Сразу пришло облегчение, оно ощущалось где-то под ребрами, словно легкое касание волны в отлив, – утешительное спокойствие. На заднем сиденье лежало одеяло, и он все равно им воспользуется, даже если никаких детей в доме нет. Прямо сейчас в это одеяло было завернуто ружье, но когда он вернется (это будет скоро, пока чувство облегчения еще прикасается, совсем легонько, к той внутренней черноте, которую он ощущал все это долгое время в пути), он будет лежать на сосновой хвое, под этим одеялом. Если его обнаружит мужчина, живущий в этом доме, то и ладно. А если женщина, повесившая у двери розовый бальзамин? Пусть. Она-то не будет смотреть долго, сразу отвернется. Но ребенок – ну нет, Кевин не мог вынести мысль, что какой-нибудь ребенок обнаружит то, что обнаружил он; потребность его матери уничтожить собственную жизнь оказалась столь огромной и непреодолимой, что остатки ее телесности разлетелись по всей кухне. Выбрось это из головы, приказал он себе и поехал дальше, оставив дом позади. Выбрось из головы. Лес на месте, а это все, что нужно, чтобы улечься на сосновую хвою, прижаться к тонкой, ломкой коре кедра, увидеть иголки лиственницы над головой, увидеть вокруг ярко-зеленые распахнутые листья ландышей. Прячущиеся белые цветки птицемлечника, дикие фиалки. Все это показывала ему мама.
Треньканье тросов о мачты стало слышнее, и он понял, что ветер усилился. Чайки, лишившись рыбьих кишок, перестали вопить. Одна, толстая, сидевшая на перилах сходней неподалеку от него, взлетела – всего два взмаха крыльями, и ветер унес ее ввысь. Полые кости. Кевин видел в детстве чаячьи кости – на острове Щетинистом. Он закричал от ужаса, когда брат набрал этих костей, чтобы везти домой. Оставь их, оставь, брось, орал он.
– Состояния ума и черты характера, – говорил доктор Голдстейн. – Черты характера неизменны, состояния ума меняются.

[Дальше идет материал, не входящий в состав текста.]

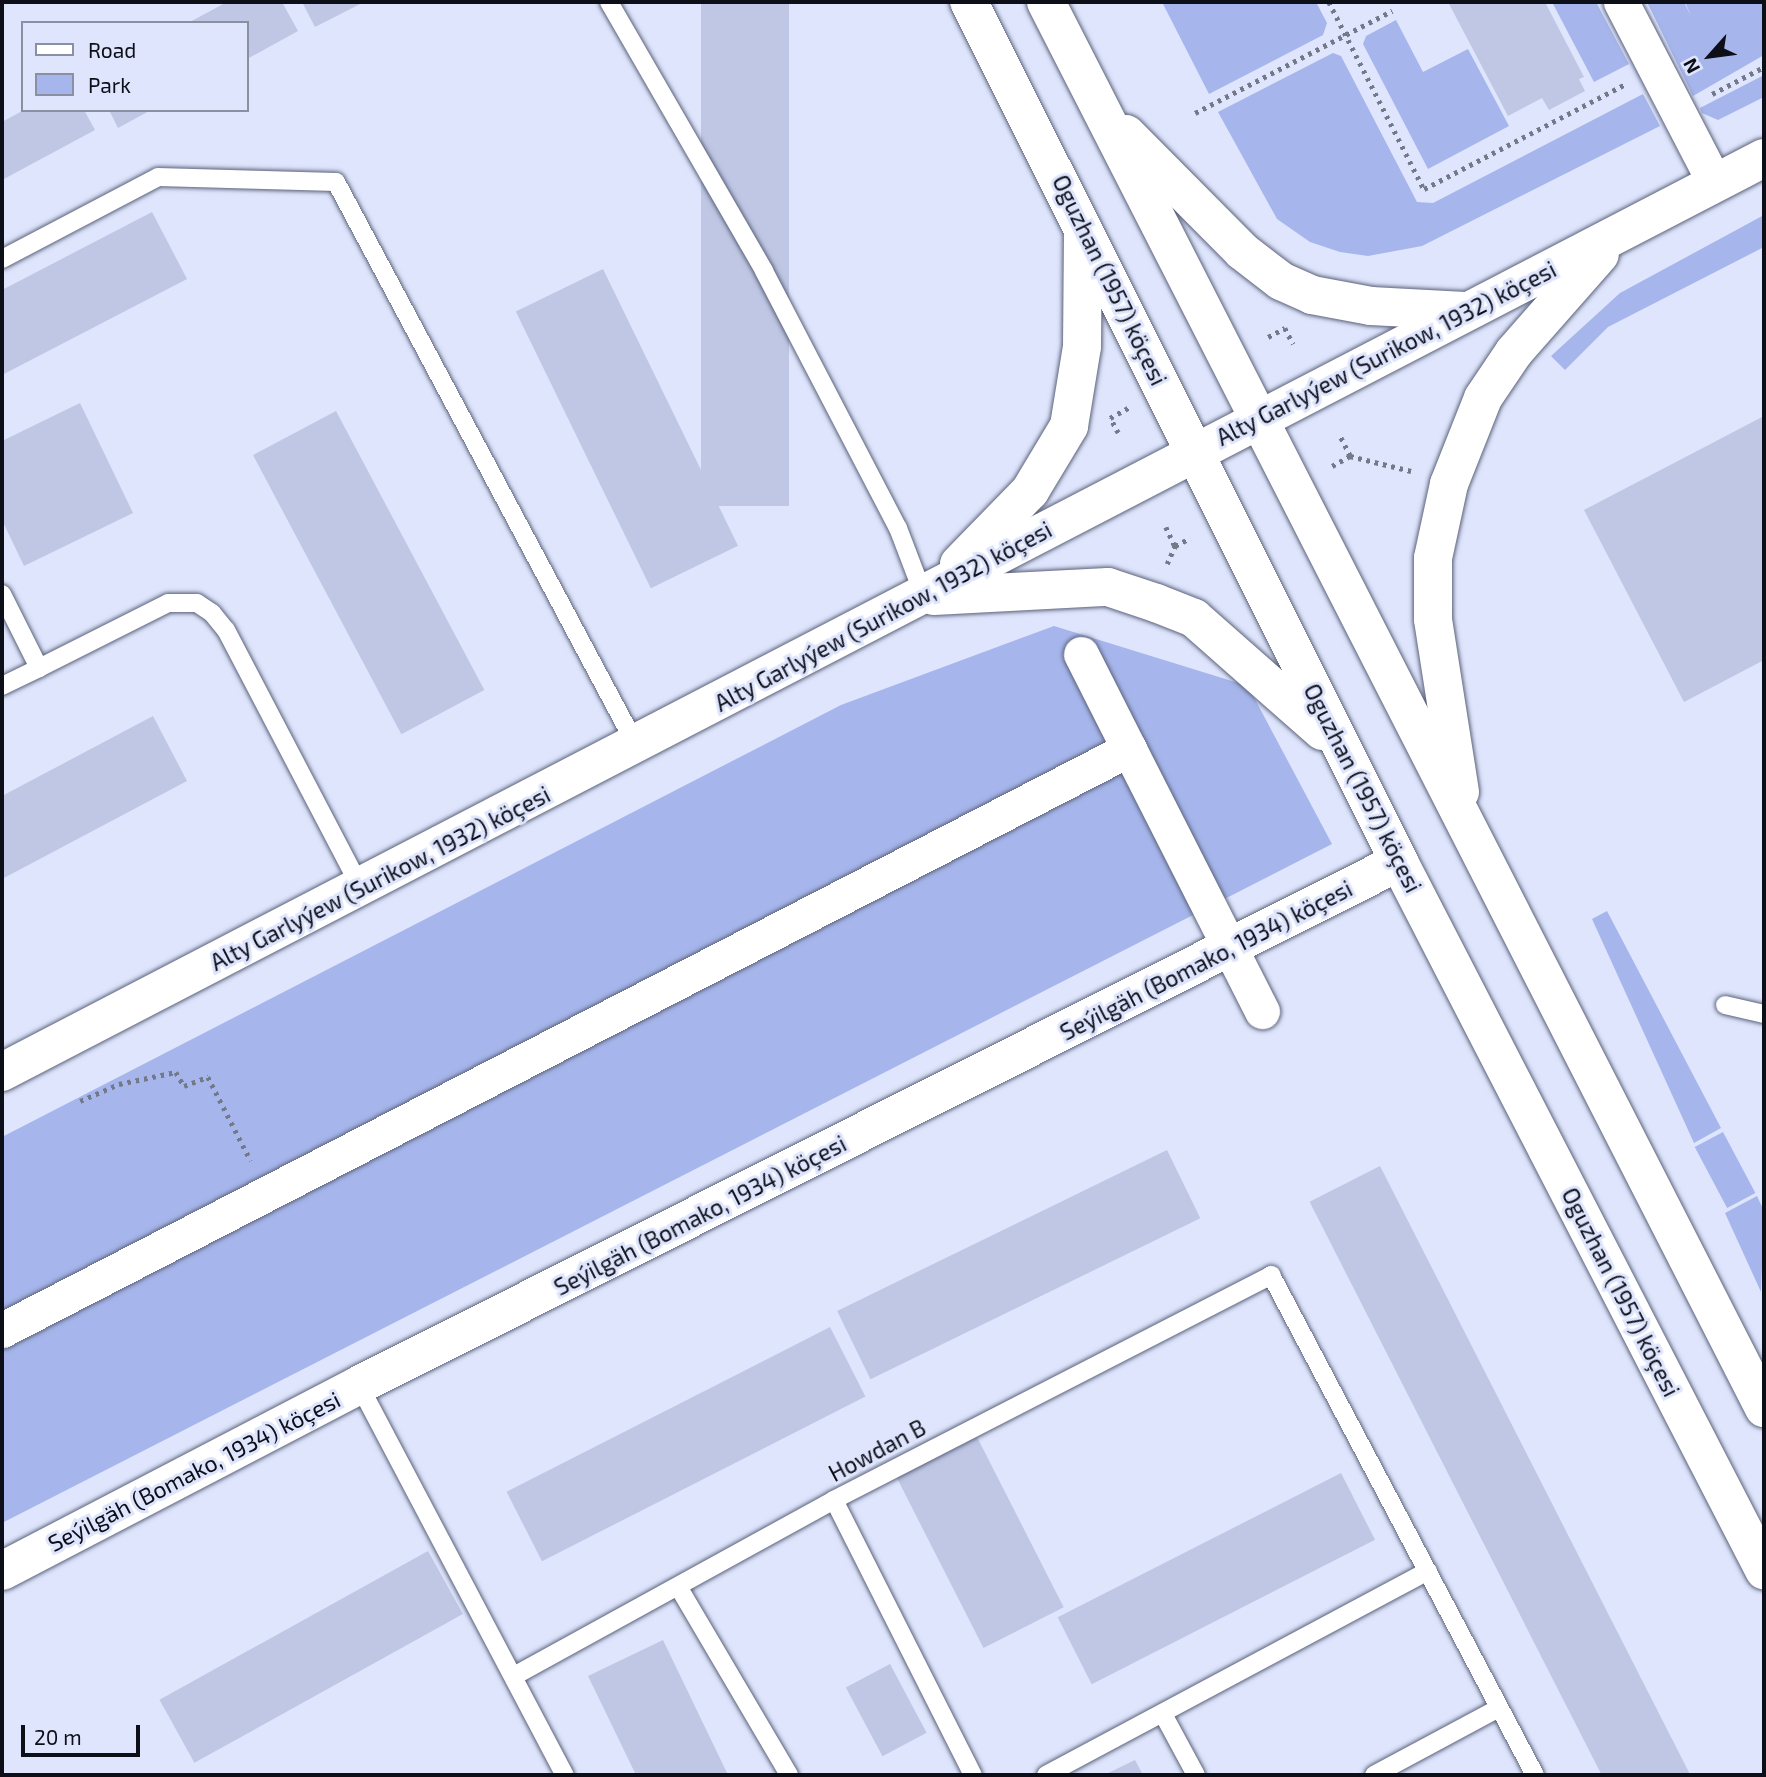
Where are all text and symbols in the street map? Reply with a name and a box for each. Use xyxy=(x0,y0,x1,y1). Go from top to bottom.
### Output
legend xyxy=(21,21,248,112)
north arrow xyxy=(1675,21,1745,91)
text: Road xyxy=(88,37,136,62)
text: N xyxy=(1678,55,1704,78)
text: Park xyxy=(88,72,131,97)
street label: Oguzhan (1957) köçesi xyxy=(1047,170,1173,390)
street label: Alty Garlyýew (Surikow, 1932) köçesi xyxy=(1211,255,1561,451)
street label: Alty Garlyýew (Surikow, 1932) köçesi xyxy=(709,515,1057,717)
street label: Oguzhan (1957) köçesi xyxy=(1298,679,1428,897)
street label: Alty Garlyýew (Surikow, 1932) köçesi xyxy=(205,780,555,976)
street label: Seýilgäh (Bomako, 1934) köçesi xyxy=(1055,874,1357,1046)
street label: Seýilgäh (Bomako, 1934) köçesi xyxy=(549,1129,851,1301)
street label: Oguzhan (1957) köçesi xyxy=(1556,1183,1686,1401)
street label: Seýilgäh (Bomako, 1934) köçesi xyxy=(43,1385,345,1557)
street label: Howdan B xyxy=(824,1413,930,1487)
scale bar xyxy=(24,1710,144,1754)
text: 20 m xyxy=(34,1724,82,1749)

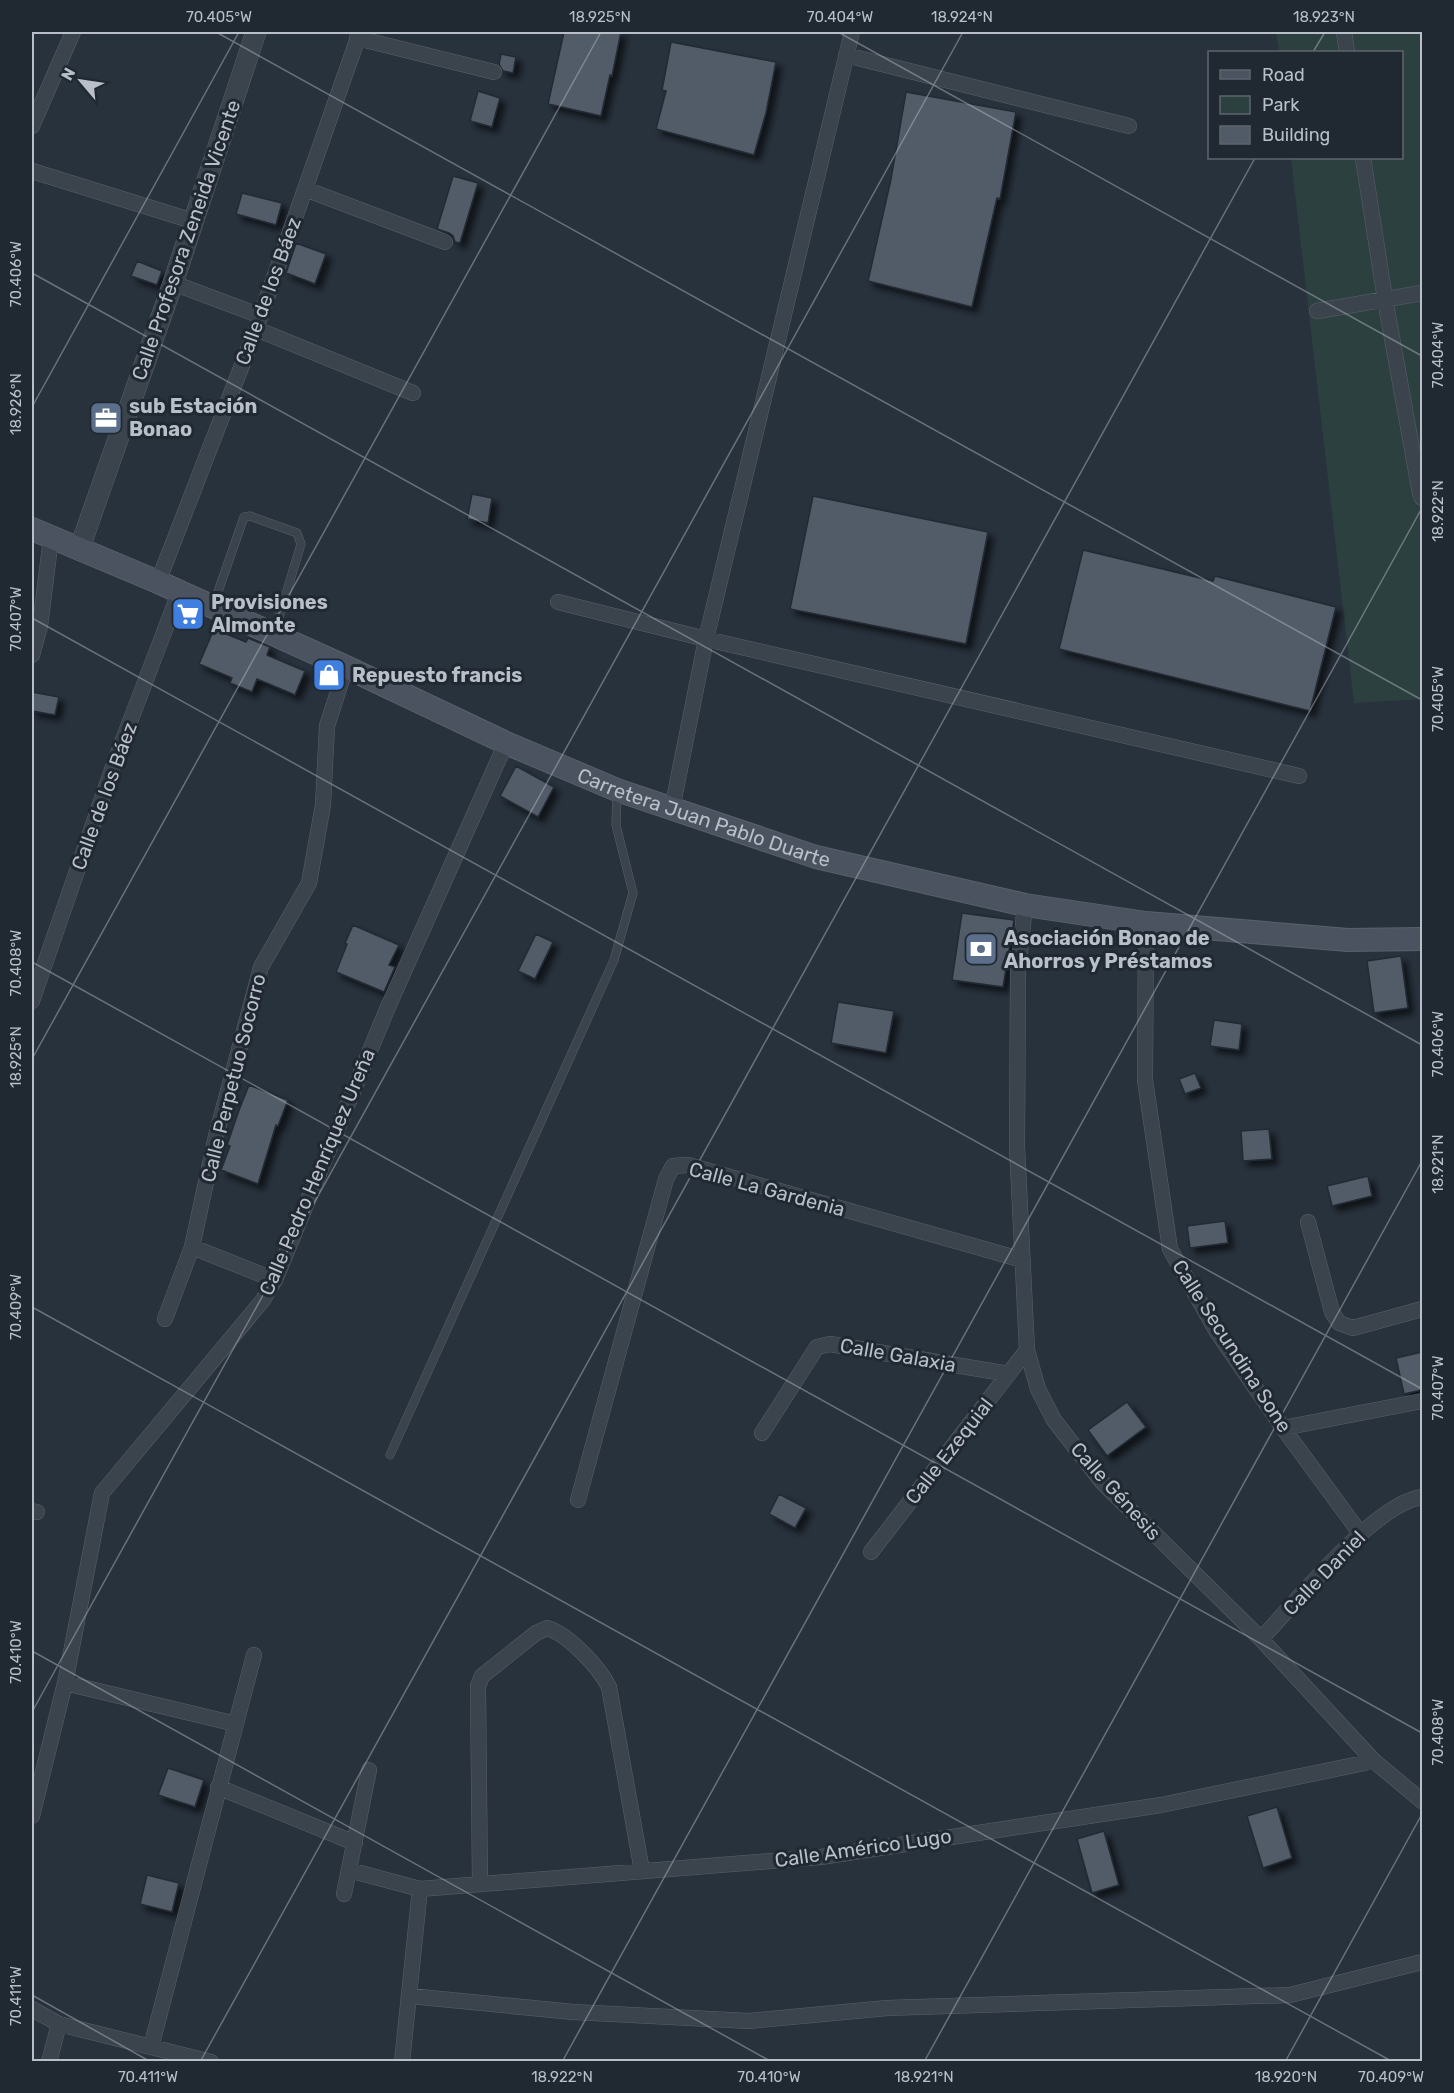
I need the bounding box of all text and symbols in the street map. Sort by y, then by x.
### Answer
text: 70.405°W [186,8,252,26]
text: 18.925°N [569,8,631,26]
text: 70.404°W [807,8,873,26]
text: 18.924°N [931,8,993,26]
text: 18.923°N [1293,8,1355,26]
north arrow [51,51,111,111]
legend [1208,51,1403,159]
text: N [57,64,79,84]
text: Road [1262,64,1305,86]
text: Park [1262,94,1300,116]
street label: Calle Profesora Zeneida Vicente [127,97,245,383]
text: Building [1262,124,1330,146]
street label: Calle de los Báez [230,214,306,368]
text: 70.406°W [7,241,25,307]
text: 70.404°W [1429,322,1447,388]
text: 18.926°N [7,373,25,435]
place label: sub Estación Bonao [129,394,257,441]
office icon: sub Estación Bonao [88,400,124,436]
text: 18.922°N [1429,480,1447,542]
text: 70.407°W [7,587,25,651]
place label: Provisiones Almonte [211,590,328,637]
supermarket icon: Provisiones Almonte [170,596,206,632]
shop icon: Repuesto francis [311,657,347,693]
place label: Repuesto francis [352,663,522,687]
text: 70.405°W [1429,666,1447,732]
street label: Calle de los Báez [66,719,142,873]
street label: Carretera Juan Pablo Duarte [574,763,833,872]
place label: Asociación Bonao de Ahorros y Préstamos [1004,926,1212,973]
text: 70.408°W [7,930,25,996]
bank icon: Asociación Bonao de Ahorros y Préstamos [963,931,999,967]
street label: Calle Perpetuo Socorro [195,971,271,1185]
text: 70.406°W [1429,1011,1447,1077]
text: 18.925°N [7,1026,25,1088]
street label: Calle Pedro Henríquez Ureña [254,1045,380,1299]
text: 18.921°N [1429,1134,1447,1194]
street label: Calle La Gardenia [686,1157,848,1221]
street label: Calle Secundina Sone [1167,1255,1297,1437]
text: 70.409°W [7,1274,25,1340]
street label: Calle Galaxia [838,1333,958,1377]
text: 70.407°W [1429,1356,1447,1420]
street label: Calle Ezequial [900,1393,998,1509]
street label: Calle Génesis [1066,1437,1166,1545]
street label: Calle Daniel [1278,1526,1370,1620]
text: 70.410°W [7,1620,25,1684]
text: 70.408°W [1429,1699,1447,1765]
street label: Calle Américo Lugo [773,1824,953,1872]
text: 70.411°W [7,1966,25,2026]
text: 70.411°W [118,2068,178,2086]
text: 18.922°N [531,2068,593,2086]
text: 70.410°W [737,2068,801,2086]
text: 18.921°N [894,2068,954,2086]
text: 18.920°N [1255,2068,1317,2086]
text: 70.409°W [1358,2068,1424,2086]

Две машины подъехали и припарковались у марины. Он никак не ожидал увидеть здесь столько жизни в будний день, но, с другой стороны, дело к июлю, люди ставят яхты на воду. Он наблюдал, как какая-то пара, оба на вид немногим старше его, сносит большую корзину по сходням, которые теперь, в прилив, не казались такими уж крутыми. А потом сетчатая дверь кафе открылась, появилась женщина в юбке гораздо ниже колен и в таком же длинном фартуке – будто вышла из другого столетия. В руке у нее было металлическое ведро, и пока она шагала к пристани, он смотрел на ее плечи, прямую спину, узкие бедра – она была красива, как может быть красиво молодое деревце в лучах предзакатного солнца. Желание шевельнулось в нем – но не вожделение, а нечто вроде тяги к простоте форм, которую она олицетворяла. Он отвернулся – и подпрыгнул на месте, увидев совсем близко женское лицо: какая-то тетка смотрела в пассажирское окно прямо на него.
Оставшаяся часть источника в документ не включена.